┌─ Dataset records

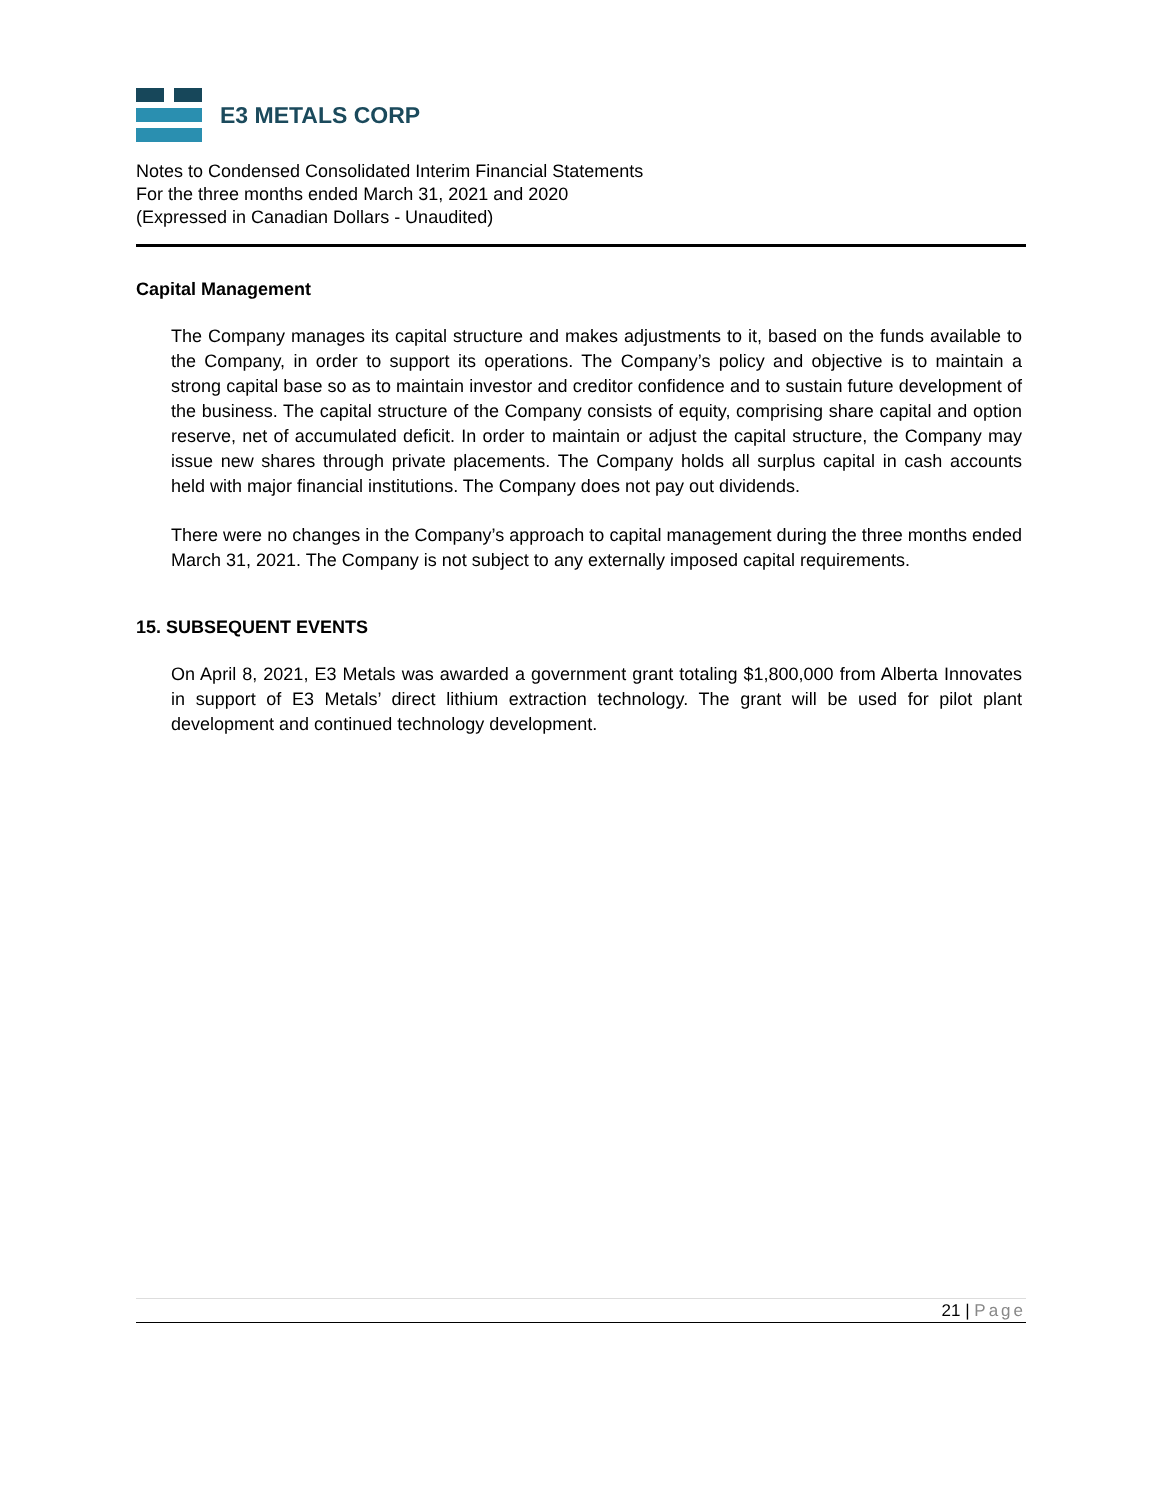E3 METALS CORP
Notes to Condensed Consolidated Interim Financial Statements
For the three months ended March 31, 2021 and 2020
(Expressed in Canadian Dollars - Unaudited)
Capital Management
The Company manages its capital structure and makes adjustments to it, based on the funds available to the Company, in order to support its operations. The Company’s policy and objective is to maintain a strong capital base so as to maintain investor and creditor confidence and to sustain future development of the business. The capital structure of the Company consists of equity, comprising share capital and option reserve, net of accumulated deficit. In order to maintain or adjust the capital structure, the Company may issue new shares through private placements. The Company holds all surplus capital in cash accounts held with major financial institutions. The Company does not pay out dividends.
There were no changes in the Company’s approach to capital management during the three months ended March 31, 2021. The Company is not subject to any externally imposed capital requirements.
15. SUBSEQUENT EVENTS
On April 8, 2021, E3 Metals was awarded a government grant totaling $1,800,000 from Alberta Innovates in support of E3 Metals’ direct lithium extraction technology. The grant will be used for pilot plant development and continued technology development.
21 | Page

└─
┌─ Dataset records

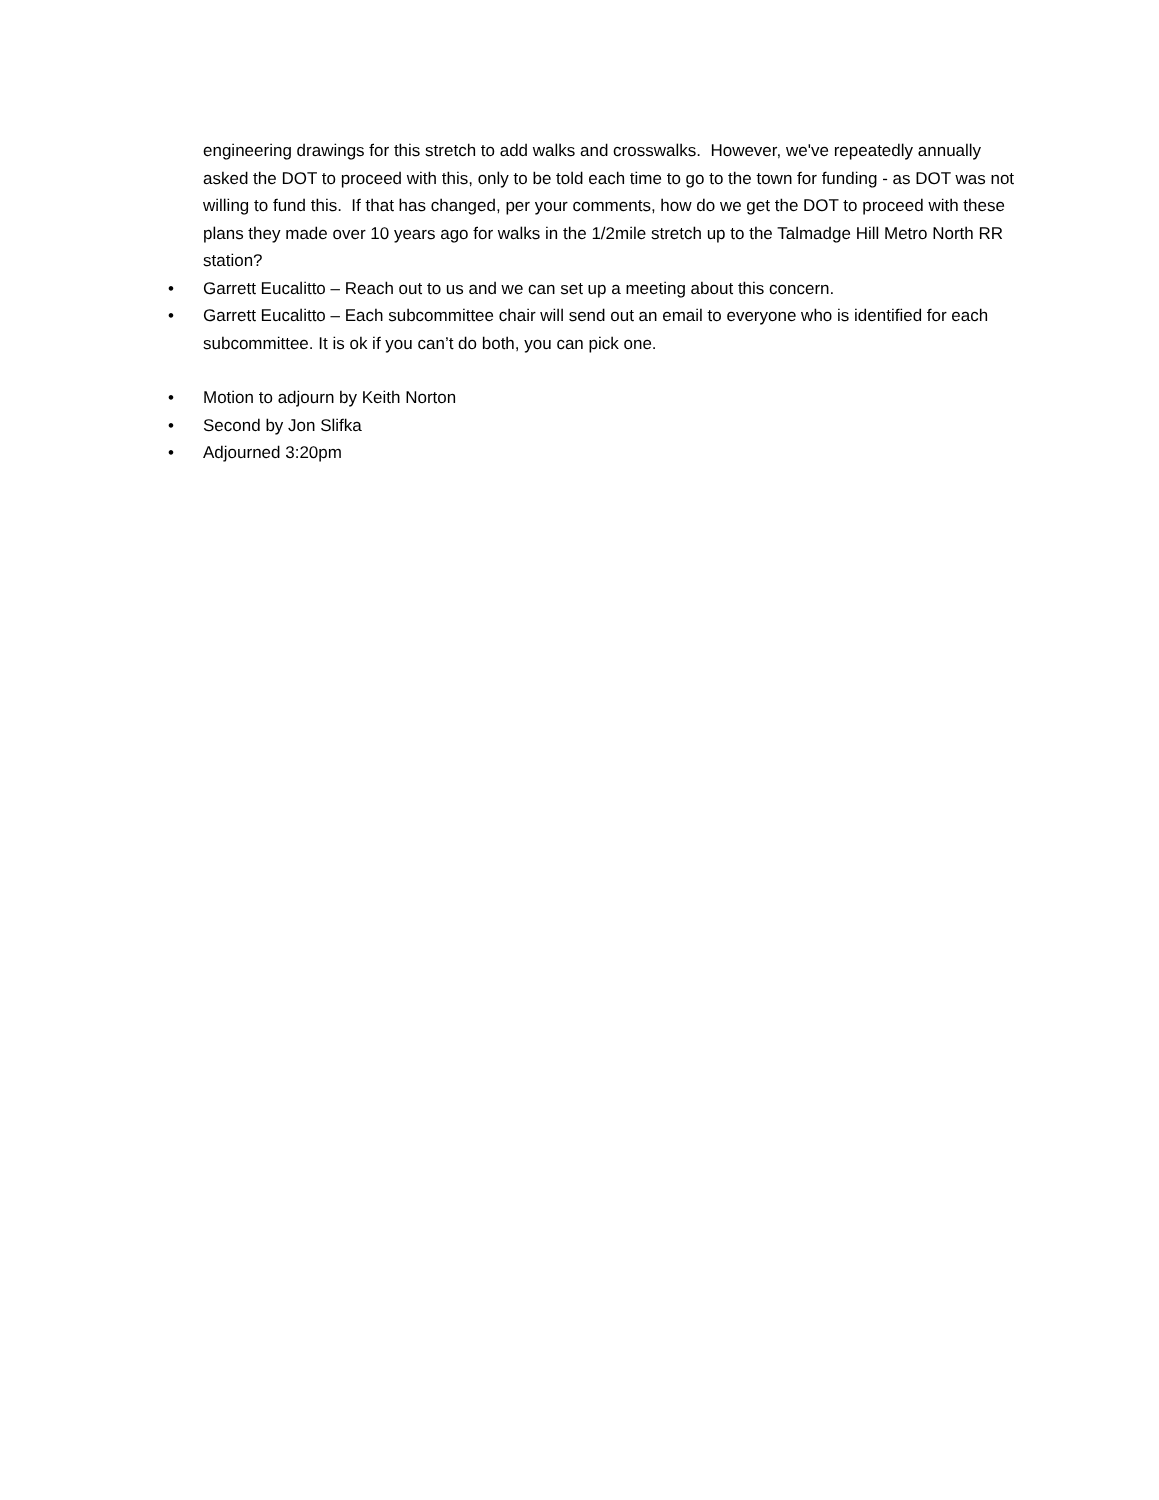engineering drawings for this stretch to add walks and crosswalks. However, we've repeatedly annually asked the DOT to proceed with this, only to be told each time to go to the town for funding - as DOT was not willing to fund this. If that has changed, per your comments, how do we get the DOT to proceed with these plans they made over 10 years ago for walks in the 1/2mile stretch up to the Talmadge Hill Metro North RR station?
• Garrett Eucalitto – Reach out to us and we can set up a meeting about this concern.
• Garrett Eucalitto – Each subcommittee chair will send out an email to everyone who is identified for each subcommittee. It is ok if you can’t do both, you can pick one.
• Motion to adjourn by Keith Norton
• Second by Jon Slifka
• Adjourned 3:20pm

└─

Problem description -
Work through the listing above, counting every line that has the string "ended" in it. Give only the final count.

Task result -
2